More Than 21,000 Complaints Of Adverse Health Events
The researchers widely attribute the increase in complaints to WEN haircare products. Federal health regulators opened an investigation about the products in 2014 after it received 127 reports from consumers of problems such as brittle hair, hair loss, itching, bald patches, and rash.
The FDA eventually learned that the manufacturer already received more than 21,000 complaints about their haircare products.
Regulatory Problems With The Cosmetic Industry
The incident underlines problems that hound the largely self-regulated cosmetic industry. Under current regulations, cosmetic companies do not have to report the complaints they receive to the FDA. Products do not have requirements for approval before they are sold in the market. Once these personal care products become available for sale to the consumers, few systems are also in place to monitor their safety.
In the case of WEN products, FDA investigation is ongoing but the products are still sold in the market and while the agency can recommend recalls, it has no authority to recall these cosmetic products.

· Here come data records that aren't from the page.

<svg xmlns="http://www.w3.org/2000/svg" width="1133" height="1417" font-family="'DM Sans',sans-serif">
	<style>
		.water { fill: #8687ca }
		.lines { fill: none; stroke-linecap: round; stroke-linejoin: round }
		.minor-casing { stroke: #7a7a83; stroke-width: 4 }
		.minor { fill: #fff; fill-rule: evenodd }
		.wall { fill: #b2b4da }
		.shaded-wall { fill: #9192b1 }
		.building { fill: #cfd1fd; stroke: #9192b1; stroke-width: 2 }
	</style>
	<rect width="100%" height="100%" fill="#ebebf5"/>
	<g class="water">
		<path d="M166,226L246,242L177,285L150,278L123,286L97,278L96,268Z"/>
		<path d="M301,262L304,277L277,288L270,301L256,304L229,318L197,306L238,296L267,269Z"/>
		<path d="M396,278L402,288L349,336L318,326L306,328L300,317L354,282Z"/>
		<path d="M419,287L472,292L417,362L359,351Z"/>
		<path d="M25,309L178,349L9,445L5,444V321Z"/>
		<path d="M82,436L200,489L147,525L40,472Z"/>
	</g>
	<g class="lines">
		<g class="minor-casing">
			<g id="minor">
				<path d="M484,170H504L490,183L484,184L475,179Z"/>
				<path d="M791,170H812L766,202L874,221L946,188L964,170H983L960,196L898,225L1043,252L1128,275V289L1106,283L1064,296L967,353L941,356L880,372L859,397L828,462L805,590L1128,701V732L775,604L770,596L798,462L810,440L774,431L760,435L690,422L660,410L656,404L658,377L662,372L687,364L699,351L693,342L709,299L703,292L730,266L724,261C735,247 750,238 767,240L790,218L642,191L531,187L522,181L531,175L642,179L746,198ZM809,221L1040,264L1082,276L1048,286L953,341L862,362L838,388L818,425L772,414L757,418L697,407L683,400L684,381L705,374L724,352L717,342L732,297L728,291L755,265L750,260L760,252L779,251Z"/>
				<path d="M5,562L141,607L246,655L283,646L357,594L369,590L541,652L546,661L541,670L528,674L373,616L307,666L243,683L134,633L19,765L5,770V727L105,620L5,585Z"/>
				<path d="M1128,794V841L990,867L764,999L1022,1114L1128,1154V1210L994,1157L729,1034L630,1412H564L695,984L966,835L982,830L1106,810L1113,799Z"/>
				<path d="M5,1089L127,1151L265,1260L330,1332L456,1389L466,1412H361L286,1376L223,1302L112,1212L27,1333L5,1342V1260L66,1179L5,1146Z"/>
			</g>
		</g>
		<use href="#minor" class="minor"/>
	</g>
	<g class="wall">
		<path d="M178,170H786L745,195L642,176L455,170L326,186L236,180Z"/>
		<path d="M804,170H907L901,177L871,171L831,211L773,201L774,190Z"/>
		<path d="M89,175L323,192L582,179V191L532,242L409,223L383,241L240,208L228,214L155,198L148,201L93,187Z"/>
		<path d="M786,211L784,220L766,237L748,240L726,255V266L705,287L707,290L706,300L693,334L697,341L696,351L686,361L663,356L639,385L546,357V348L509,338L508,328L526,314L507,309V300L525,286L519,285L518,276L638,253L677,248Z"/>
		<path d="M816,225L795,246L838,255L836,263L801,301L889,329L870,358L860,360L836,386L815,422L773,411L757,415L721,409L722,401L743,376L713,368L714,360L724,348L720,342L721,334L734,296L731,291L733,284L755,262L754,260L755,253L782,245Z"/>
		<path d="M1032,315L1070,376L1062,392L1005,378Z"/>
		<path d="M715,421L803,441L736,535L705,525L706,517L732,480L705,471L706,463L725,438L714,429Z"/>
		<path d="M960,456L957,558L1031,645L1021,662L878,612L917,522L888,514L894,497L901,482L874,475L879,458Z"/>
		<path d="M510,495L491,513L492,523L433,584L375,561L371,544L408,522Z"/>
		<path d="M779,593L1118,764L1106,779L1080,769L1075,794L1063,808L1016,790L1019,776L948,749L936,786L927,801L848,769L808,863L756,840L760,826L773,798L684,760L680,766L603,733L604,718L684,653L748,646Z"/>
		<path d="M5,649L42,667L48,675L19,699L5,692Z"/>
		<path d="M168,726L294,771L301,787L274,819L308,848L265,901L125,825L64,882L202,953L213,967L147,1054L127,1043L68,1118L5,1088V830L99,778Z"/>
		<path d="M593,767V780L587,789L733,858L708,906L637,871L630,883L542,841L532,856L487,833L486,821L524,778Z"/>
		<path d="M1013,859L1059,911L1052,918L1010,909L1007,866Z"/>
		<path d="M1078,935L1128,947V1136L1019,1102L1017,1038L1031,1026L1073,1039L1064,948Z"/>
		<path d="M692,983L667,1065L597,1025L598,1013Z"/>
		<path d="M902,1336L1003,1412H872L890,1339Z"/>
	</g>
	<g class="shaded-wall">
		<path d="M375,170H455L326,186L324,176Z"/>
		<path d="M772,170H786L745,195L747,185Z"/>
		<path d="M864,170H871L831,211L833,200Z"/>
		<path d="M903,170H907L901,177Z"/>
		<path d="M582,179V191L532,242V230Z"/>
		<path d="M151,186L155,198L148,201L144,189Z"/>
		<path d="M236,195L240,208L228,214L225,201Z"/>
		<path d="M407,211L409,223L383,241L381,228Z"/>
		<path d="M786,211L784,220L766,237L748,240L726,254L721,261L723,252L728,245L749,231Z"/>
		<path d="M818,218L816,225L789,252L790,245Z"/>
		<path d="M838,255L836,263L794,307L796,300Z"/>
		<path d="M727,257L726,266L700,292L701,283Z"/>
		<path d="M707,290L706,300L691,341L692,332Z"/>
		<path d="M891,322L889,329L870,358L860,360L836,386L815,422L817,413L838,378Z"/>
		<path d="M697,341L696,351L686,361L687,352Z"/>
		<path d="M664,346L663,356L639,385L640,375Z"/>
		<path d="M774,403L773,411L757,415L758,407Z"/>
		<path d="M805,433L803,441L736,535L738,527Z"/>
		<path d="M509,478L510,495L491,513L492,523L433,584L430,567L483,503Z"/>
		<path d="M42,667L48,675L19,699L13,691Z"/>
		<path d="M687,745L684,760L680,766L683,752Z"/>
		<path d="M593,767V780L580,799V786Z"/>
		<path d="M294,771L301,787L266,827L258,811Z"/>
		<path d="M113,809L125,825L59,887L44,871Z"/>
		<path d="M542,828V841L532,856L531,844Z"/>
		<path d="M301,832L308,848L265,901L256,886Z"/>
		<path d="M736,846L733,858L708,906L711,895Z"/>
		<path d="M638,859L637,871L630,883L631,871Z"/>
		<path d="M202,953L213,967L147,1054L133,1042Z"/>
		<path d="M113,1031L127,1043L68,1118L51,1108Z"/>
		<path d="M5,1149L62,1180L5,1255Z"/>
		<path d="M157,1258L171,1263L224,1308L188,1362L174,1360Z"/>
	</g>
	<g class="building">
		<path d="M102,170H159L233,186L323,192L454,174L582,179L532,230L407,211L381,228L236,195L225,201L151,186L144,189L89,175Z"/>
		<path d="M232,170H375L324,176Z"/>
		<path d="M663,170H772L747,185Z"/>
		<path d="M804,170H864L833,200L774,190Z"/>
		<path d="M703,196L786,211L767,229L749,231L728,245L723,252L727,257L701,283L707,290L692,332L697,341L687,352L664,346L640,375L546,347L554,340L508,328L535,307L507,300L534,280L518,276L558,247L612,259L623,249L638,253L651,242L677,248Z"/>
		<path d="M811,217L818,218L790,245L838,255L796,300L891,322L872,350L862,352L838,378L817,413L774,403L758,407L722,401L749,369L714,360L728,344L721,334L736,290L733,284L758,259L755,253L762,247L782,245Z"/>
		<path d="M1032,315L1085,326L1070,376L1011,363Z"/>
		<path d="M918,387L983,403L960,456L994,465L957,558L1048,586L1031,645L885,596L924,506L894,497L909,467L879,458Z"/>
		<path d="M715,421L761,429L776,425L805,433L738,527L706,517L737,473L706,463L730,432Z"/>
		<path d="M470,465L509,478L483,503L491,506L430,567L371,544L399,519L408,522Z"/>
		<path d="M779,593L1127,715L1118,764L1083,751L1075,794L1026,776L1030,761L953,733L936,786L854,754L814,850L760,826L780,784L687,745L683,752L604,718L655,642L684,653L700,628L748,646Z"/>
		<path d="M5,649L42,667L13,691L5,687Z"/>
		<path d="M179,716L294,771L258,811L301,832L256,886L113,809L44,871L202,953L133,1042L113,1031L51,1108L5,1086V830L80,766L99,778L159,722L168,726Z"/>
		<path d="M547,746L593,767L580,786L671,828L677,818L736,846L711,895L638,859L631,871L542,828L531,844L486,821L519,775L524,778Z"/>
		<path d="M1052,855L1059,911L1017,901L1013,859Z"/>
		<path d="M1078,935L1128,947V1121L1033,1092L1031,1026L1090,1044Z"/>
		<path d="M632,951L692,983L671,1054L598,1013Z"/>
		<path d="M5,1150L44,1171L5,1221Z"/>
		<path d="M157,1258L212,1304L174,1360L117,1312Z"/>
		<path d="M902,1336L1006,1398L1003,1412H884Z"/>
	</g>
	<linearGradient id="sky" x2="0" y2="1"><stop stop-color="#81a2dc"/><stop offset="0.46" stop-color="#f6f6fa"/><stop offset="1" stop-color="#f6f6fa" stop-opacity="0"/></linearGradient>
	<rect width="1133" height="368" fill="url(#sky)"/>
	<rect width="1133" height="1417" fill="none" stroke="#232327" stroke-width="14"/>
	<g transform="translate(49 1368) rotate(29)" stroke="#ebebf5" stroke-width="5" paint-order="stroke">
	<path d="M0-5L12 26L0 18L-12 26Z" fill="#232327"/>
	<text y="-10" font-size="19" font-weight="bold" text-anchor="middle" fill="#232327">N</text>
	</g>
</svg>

Premarket And Postmarket Efforts That Can Improve The Safety Of Cosmetic Products
Former FDA Commissioner Robert Califf and colleagues said in an editorial published in the JAMA Internal Medicine that there needs to be a better premarket evaluation and postmarket surveillance of cosmetic products. The researchers also offered suggestions that can help improve the safety of cosmetics.
"The first step to improve cosmetic safety is broader reporting, especially from manufacturers. Greater coordination with other databases (eg, National Poison Data System) may yield useful collateral information," the researchers wrote in their study, which was published on June 26.